**Your assignment:** When a line in the listing below contains the word "linejoin", return a copy of that line.

**Given information:**
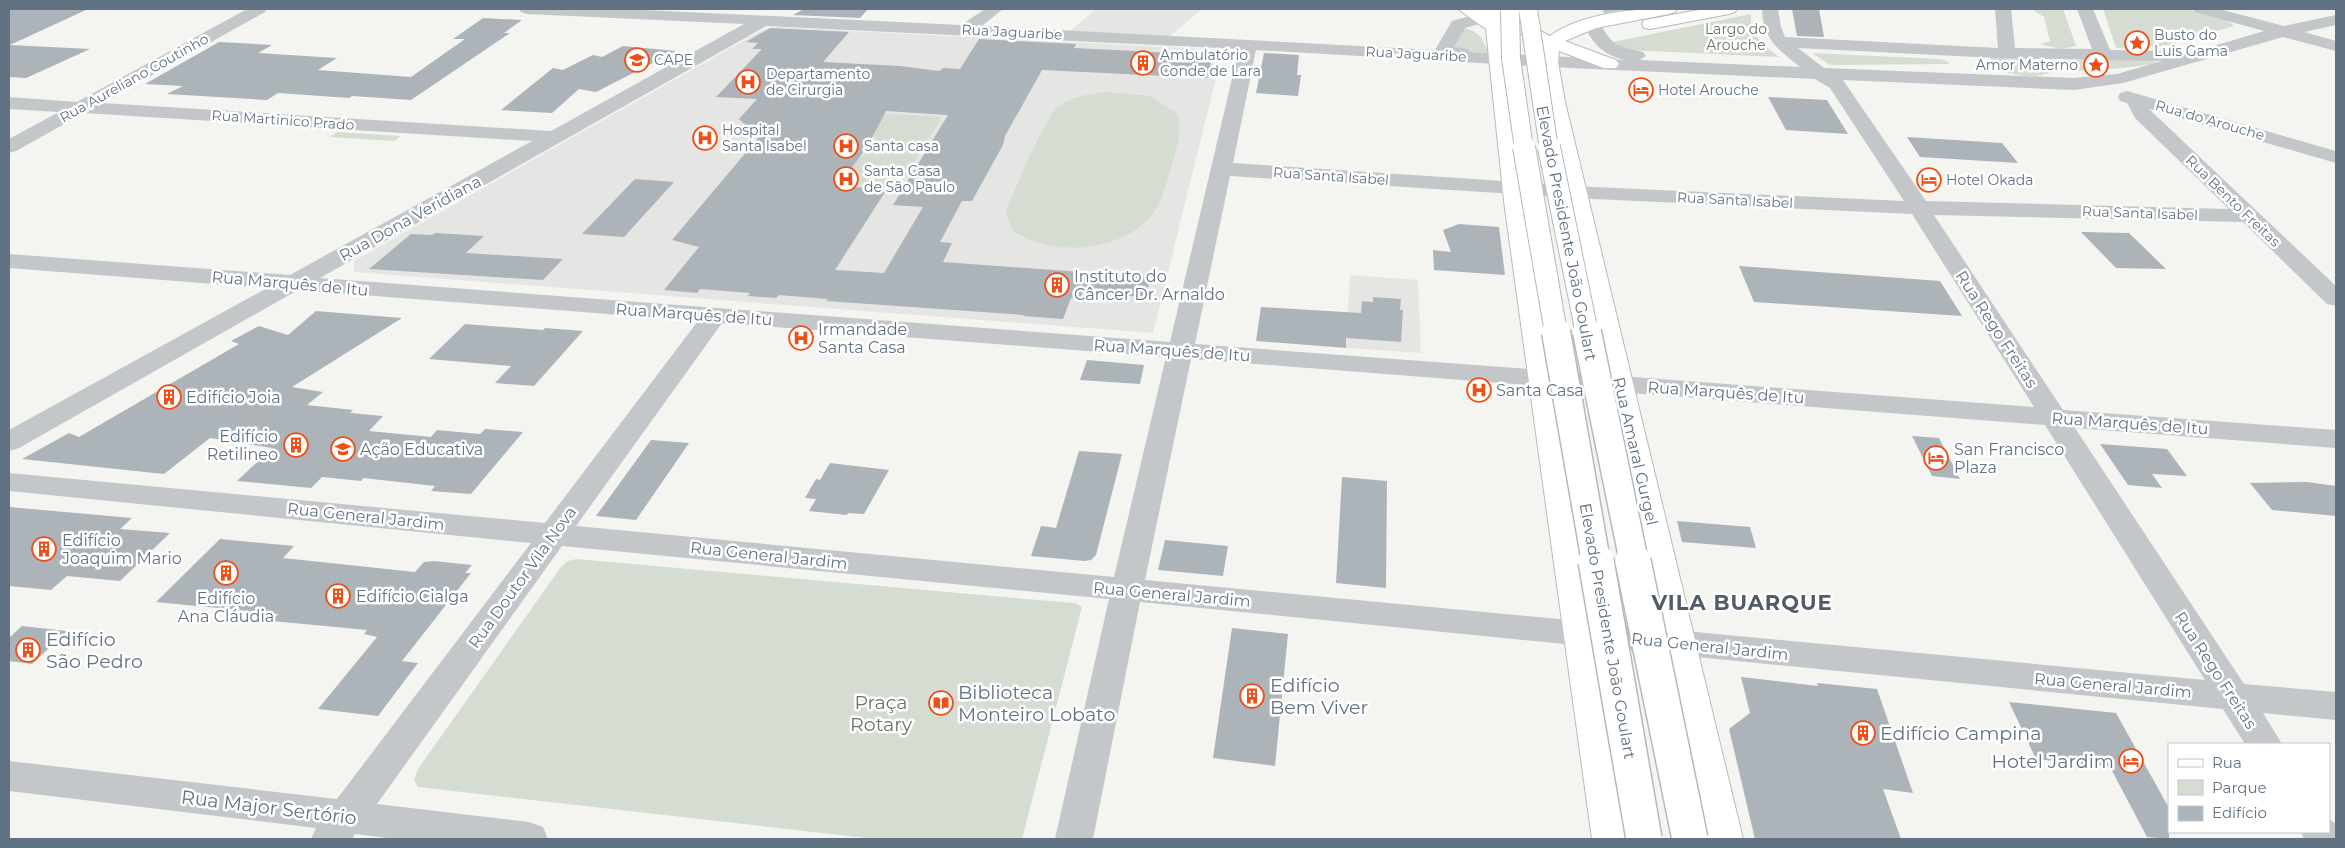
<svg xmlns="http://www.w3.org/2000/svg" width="2345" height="848" viewBox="0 0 2345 848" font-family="Montserrat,sans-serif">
<rect width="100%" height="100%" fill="#f4f5f0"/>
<g fill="#e5e6e3">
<path d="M1096,9H1202L1170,36L1070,31Z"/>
<path d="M776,27L1223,50L1153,333L354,272V261L764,29Z"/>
<path d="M1350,275L1418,280L1421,353L1346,348Z"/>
</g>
<g fill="#d5dcd1">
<path d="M2031,9H2063L2076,46L2061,49L2039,44L2050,41L2044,17Z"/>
<path d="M2103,9C2135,9 2210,3 2234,26L2164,46L2116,48Z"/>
<path d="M1751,14C1749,34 1765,46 1779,57L1628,50L1623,49L1613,42Z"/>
<path d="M1462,28C1480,31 1481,37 1489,53L1453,51Z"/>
<path d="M1812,53L1938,59L1947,61L1949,64L1830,65Z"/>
<path d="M1991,57H2013L2030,61L2147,59L2158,63C2125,69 2092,70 2058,72C2048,72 2039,77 2028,76C2017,76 2001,72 1992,65Z"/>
<path d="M1106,92L1151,96L1178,115C1182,134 1176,153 1170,171C1166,181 1164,194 1159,204C1137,246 1075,256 1033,241C1026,239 1019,234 1013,231L1006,212C1013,193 1045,117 1058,107C1072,96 1089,94 1106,92Z"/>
<path d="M839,111L942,117L899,187L785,180L830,154L864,156L876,137L844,135Z"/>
<path d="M337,132L401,136L394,141L330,137Z"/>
<path d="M577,559L1037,600L1075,603L1082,607L1022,839H875L418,787L414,780L418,769L561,567L568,561Z"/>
</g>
<g fill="#acb3b9" fill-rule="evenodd">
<path d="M9,9H88L10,45L90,49L26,78L9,77Z"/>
<path d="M804,9H868L860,18L793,15Z"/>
<path d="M1792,9H1819L1824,37L1797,36Z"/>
<path d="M483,18L522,20L504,33H510L411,100L352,96L349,98L278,93L267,100L167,94L183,86L145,84L219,42L272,45L258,53L337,58L318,70L411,77L465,39H453Z"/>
<path d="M770,28L849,32L823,62L900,66L939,71L943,68L960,69L979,39L1076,44L1074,48L1213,55L1207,78L1042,70L1005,136L1003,145L972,201H962L940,242L952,243L943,262L1151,277L1145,297L1082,293L1081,298H1071L1063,319L1023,316L1024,315L826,301L828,299L779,295L776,298L748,296L750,293L700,289L697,293L664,290L699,247L672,240L759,137L739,119L757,99L716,97L762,49H752L758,43L746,42ZM886,111L948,115L893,205L923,207L884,273L835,270L887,189L838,186L867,147Z"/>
<path d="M623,46L676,51L596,92L579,89L552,113L501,110L553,68L563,70L593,55L602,57Z"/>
<path d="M1264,53L1299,55L1297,75H1301L1298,96L1256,93Z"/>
<path d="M1768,97L1827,100L1848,134L1786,130Z"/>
<path d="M1907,137L2002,143L2018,163L1920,157Z"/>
<path d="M635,179L674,182L624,237L582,234Z"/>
<path d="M1459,224L1499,227L1505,275L1434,270L1433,250L1451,252L1443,230Z"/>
<path d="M2081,232L2129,233L2166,269L2116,268Z"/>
<path d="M435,233L484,236L466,253L563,259L543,280L369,269L411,234L432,235Z"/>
<path d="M1739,266L1940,281L1962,316L1754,302Z"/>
<path d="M1373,297L1401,299L1400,310H1403L1401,342L1346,338V348L1256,341L1261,307L1361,313L1362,301L1373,302Z"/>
<path d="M316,311L402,318L292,387L323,392L307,405L353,410L350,413L383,416L369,431L431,437L437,430L480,434L485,429L523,432L471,494L431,491L435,486L363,478L361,481L322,477L311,488L237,481L272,448L210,438L164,474L22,459L69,433L79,437L239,344L231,341L259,326L288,335Z"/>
<path d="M465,324L543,330L545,328L583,331L534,386L495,383L511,366L429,359Z"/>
<path d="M1087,360L1144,365L1140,384L1080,380Z"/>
<path d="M1912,436L1939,438L1960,479L1932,476Z"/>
<path d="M651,440L689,443L636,520L596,516Z"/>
<path d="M2100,444L2167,449L2187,476L2152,474L2162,488L2128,485Z"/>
<path d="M1079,451L1122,454L1096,555L1091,560L1084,561L1031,556L1041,526L1056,528Z"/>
<path d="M830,463L889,470L864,514L848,513L847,515L809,511L816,499L805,498L816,479L820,480Z"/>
<path d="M1342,477L1387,481L1386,588L1336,583Z"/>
<path d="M2307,482L2336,486V516L2272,510L2250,483Z"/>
<path d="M9,507L132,518L120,529L170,533L120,581L67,576L51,590L9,586Z"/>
<path d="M1677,521L1750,527L1756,548L1682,542Z"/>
<path d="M220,539L294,546L283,558L415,572L424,562L434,561L472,565L465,573H471L402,661L418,663L378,716L318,709L377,637L364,634L367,630L272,621L278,614L156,602Z"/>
<path d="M1165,540L1228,546L1223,576L1158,570Z"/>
<path d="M22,626L67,631L32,664L9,661V638Z"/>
<path d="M1232,628L1288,634L1275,766L1213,758Z"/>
<path d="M1741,677L1818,686L1817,683L1877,689L1913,793L1883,789L1901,839H1755L1729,729L1750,713Z"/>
<path d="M2009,702L2116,713L2169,808V839L2147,837L2110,767L2036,759Z"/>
</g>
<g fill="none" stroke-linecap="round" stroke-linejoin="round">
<g stroke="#b6babe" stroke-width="2">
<g id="major">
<path d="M1458,9H1498L1550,36C1580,13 1641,7 1677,9L1675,12L1669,14L1596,28L1565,41L1616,60L1619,64L1616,68H1604L1559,51L1558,62L1565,102L1743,839H1705L1547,102L1540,62L1543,45L1500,23L1502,27L1526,201L1630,839H1592L1504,201L1486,29Z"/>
<path d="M1704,9H1737L1735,12L1729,14L1650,29L1644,28L1642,24L1644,20L1650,19Z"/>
</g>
</g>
<g fill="#c3c7ca" fill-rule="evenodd">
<path d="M247,9H267L265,12L102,103L551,131L744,24L527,14L521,12L519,9H624L961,25L985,9H1003L982,26L1435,50L1452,21L1481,13L1487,14L1489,18L1487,22L1465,28L1454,47L1468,49L1470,52L1625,60C1603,55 1593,44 1583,24L1585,20H1597C1616,48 1612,44 1643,52L1646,56L1640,60L1800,67C1778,49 1763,40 1762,9H1778L1781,27L1785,37L1998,48L1995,9H2011L2015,48L2092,49L2077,9H2093L2110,50L2169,51L2175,52L2177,57L2264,31L2195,12L2193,9H2219L2284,26L2336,15V25L2304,32L2336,41V51L2283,37L2123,83L2074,90L1843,80L1926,201L2229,209L2135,118L2127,103L2120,101L2118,97L2120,93L2127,91L2336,151V163L2149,109L2336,286V306L2327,304L2243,222L1934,215L2063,410L2336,430V448L2075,428L2244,684L2336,692V720L2263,713L2282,744H2245L2223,709L1140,602L1093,839H1055L1109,599L562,546L377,804L529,822L543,827L548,839H395L355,834L352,839H311L316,828L9,791V761L337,799L531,543L9,491V473L545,523L698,321L298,290L19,448L9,451V430L267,288L9,268V254L290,275L532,141L84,113L16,151L9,153V139L59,112L9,109V97L77,102ZM766,26L1239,49L1170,342L320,278ZM1798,48L1996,58L2162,61L2117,74L2074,78L1824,68ZM1256,50L1549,67L1815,79L1830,88L1904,201L1594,187L1233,163ZM1230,176L1594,199L1912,214L2034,407L1195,344ZM722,323L1166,357L1114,577L576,526ZM1191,359L2045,425L2205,680L1145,580Z"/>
<path d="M1601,9H1618L1626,19L1624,23H1612Z"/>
<path d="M2329,819L2336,824V839H2304L2301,832H2329Z"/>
</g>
<use href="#major" fill="#fff" fill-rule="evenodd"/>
<g stroke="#b5b9bc" stroke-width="20" stroke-linecap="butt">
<g id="highway-bridge-far3">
<path d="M1510,9L1511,58L1524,149"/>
<path d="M1528,9L1549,149"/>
</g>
</g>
<g stroke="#b5b9bc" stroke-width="24" stroke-linecap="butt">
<g id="highway-bridge-far2">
<path d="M1524,147L1556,333"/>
<path d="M1549,147L1587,333"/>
</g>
</g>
<g stroke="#b5b9bc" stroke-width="31" stroke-linecap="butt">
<g id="highway-bridge-far1">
<path d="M1556,332L1596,562"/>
<path d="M1587,332L1634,562"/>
</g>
</g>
<g stroke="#b5b9bc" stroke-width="38" stroke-linecap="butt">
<g id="highway-bridge">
<path d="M1596,561L1644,839"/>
<path d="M1633,561L1690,839"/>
</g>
</g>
<use href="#highway-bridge-far3" stroke="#fff" stroke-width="18"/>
<use href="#highway-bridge-far2" stroke="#fff" stroke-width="22"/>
<use href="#highway-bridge-far1" stroke="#fff" stroke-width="28"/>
<use href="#highway-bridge" stroke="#fff" stroke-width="35"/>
</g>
<defs>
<g id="sight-ring" transform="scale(1.25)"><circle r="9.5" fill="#fff" stroke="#ef4e15" stroke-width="1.5"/><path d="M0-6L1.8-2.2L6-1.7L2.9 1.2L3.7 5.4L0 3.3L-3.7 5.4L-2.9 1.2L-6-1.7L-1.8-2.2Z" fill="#ef4e15"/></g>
<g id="school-ring" transform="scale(1.25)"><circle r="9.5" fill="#fff" stroke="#ef4e15" stroke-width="1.5"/><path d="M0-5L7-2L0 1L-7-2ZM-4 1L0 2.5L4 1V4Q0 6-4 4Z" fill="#ef4e15"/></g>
<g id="building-ring" transform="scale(1.25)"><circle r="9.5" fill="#fff" stroke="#ef4e15" stroke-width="1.5"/><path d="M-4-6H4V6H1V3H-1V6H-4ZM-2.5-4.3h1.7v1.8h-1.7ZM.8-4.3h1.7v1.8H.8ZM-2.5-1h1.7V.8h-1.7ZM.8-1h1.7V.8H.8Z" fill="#ef4e15"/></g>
<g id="hospital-ring" transform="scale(1.25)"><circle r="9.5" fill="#fff" stroke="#ef4e15" stroke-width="1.5"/><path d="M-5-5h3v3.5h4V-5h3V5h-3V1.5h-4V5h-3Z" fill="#ef4e15"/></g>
<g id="hotel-ring" transform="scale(1.25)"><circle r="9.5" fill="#fff" stroke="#ef4e15" stroke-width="1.5"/><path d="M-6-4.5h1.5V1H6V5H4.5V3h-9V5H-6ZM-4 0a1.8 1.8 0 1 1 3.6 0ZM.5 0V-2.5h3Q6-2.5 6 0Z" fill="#ef4e15"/></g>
<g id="library-ring" transform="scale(1.25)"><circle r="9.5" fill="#fff" stroke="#ef4e15" stroke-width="1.5"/><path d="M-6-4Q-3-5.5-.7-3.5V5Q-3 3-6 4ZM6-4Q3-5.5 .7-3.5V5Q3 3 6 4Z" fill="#ef4e15"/></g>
</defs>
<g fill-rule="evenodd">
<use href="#sight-ring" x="2137" y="43"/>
<use href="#school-ring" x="637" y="60"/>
<use href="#building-ring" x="1143" y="63"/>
<use href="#sight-ring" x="2096" y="65"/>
<use href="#hospital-ring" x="748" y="82"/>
<use href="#hotel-ring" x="1641" y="90"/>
<use href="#hospital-ring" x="705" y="138"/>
<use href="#hospital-ring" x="846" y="146"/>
<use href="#hospital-ring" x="846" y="179"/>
<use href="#hotel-ring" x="1929" y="180"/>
<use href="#building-ring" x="1057" y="285"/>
<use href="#hospital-ring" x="801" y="338"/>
<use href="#hospital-ring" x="1479" y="390"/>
<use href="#building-ring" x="169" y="397"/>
<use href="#building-ring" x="296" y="445"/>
<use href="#school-ring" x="343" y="449"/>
<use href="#hotel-ring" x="1936" y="458"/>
<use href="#building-ring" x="44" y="549"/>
<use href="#building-ring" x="226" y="573"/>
<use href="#building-ring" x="338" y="596"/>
<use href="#building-ring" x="28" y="650"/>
<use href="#building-ring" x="1252" y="696"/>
<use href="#library-ring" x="941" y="703"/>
<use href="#building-ring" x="1863" y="733"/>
<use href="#hotel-ring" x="2131" y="761"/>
</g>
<g text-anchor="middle" stroke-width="5" stroke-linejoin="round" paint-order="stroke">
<g font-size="14" fill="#657a60" stroke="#fff">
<text x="1736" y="34">Largo do<tspan x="1736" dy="16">Arouche</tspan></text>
</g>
<g font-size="14" fill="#617383" stroke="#fff">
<text transform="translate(1012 32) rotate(3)" y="5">Rua Jaguaribe</text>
<text transform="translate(1416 54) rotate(3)" y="5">Rua Jaguaribe</text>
<text transform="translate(134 78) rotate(-29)" y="5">Rua Aureliano Coutinho</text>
<text transform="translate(283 120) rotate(4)" y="5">Rua Martinico Prado</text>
<text transform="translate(2210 120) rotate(16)" y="5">Rua do Arouche</text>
<text transform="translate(1331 176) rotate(4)" y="5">Rua Santa Isabel</text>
<text transform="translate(1735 200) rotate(3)" y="5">Rua Santa Isabel</text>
<text transform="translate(2233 201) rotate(44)" y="5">Rua Bento Freitas</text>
<text transform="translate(2140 213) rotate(2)" y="5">Rua Santa Isabel</text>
</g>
<g font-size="14" fill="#617383" stroke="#fff" text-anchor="start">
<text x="2154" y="40">Busto do<tspan x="2154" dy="16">Luis Gama</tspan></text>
<text x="1160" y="60">Ambulatório<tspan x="1160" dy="16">Conde de Lara</tspan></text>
<text x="654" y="65">CAPE</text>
<text x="2078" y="70" text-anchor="end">Amor Materno</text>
<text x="766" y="79">Departamento<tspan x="766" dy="16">de Cirurgia</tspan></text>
<text x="1658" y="95">Hotel Arouche</text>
<text x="722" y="135">Hospital<tspan x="722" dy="16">Santa Isabel</tspan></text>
<text x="864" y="151">Santa casa</text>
<text x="864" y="176">Santa Casa<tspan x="864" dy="16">de São Paulo</tspan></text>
<text x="1946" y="185">Hotel Okada</text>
</g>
<g font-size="16" fill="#617383" stroke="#fff">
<text transform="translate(410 218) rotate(-29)" y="6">Rua Dona Veridiana</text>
<text transform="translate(1567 233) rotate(79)" y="6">Elevado Presidente João Goulart</text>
<text transform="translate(290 283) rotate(5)" y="6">Rua Marquês de Itu</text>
<text transform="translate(694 314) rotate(4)" y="6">Rua Marquês de Itu</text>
<text transform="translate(1997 329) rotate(57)" y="6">Rua Rego Freitas</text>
<text transform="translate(1172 350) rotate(4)" y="6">Rua Marquês de Itu</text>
<text transform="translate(1726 392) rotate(4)" y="6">Rua Marquês de Itu</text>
<text transform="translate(2130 423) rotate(4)" y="6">Rua Marquês de Itu</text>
<text transform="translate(1636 451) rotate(77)" y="6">Rua Amaral Gurgel</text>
<text transform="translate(366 516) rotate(6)" y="6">Rua General Jardim</text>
<text transform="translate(769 555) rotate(6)" y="6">Rua General Jardim</text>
<text transform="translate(522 577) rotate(-54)" y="6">Rua Doutor Vila Nova</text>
<text transform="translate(1172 594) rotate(5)" y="6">Rua General Jardim</text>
<text transform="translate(1608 631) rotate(80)" y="6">Elevado Presidente João Goulart</text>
<text transform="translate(1710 646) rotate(6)" y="6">Rua General Jardim</text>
<text transform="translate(2216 670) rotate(57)" y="6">Rua Rego Freitas</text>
<text transform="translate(2113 685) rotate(5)" y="6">Rua General Jardim</text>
</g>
<g font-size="16" fill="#617383" stroke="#fff" text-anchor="start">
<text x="1074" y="282">Instituto do<tspan x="1074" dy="18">Câncer Dr. Arnaldo</tspan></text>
<text x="818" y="335">Irmandade<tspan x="818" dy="18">Santa Casa</tspan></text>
<text x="1496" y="396">Santa Casa</text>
<text x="186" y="403">Edifício Joia</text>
<text x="278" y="442" text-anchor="end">Edifício<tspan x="278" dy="18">Retilineo</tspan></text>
<text x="360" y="455">Ação Educativa</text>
<text x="1954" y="455">San Francisco<tspan x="1954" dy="18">Plaza</tspan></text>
<text x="62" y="546">Edifício<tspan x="62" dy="18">Joaquim Mario</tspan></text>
<text x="356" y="602">Edifício Cialga</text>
<text x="226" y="604" text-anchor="middle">Edifício<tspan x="226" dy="18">Ana Cláudia</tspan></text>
</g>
<g font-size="19" fill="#617383" stroke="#fff" text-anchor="start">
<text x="46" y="646">Edifício<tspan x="46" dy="22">São Pedro</tspan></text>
<text x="1270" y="692">Edifício<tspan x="1270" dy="22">Bem Viver</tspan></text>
<text x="958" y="699">Biblioteca<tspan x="958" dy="22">Monteiro Lobato</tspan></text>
<text x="1880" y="740">Edifício Campina</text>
<text x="2114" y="768" text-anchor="end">Hotel Jardim</text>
</g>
<g font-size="19" fill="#657a60" stroke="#fff">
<text x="881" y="709">Praça<tspan x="881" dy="22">Rotary</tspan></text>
</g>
<g font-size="19" fill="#617383" stroke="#fff">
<text transform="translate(269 807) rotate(7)" y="7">Rua Major Sertório</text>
</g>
<g font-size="21" font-weight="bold" letter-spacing="1" fill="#505c68" stroke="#fff">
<text x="1742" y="610">VILA BUARQUE</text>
</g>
</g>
<rect width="2345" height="848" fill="none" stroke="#617383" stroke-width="20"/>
<rect x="2168" y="743" width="162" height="90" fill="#ffffff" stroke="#c0c7cd"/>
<rect x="2178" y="759" width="25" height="8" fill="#ffffff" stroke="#c0c7cd"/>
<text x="2212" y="768" font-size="15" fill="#617383">Rua</text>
<rect x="2178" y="780" width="25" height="15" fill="#d5dcd1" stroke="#c0c7cd"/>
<text x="2212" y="793" font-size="15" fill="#617383">Parque</text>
<rect x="2178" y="806" width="25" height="15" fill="#acb3b9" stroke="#c0c7cd"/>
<text x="2212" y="818" font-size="15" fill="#617383">Edifício</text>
</svg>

**The answer:**
<g fill="none" stroke-linecap="round" stroke-linejoin="round">
<g text-anchor="middle" stroke-width="5" stroke-linejoin="round" paint-order="stroke">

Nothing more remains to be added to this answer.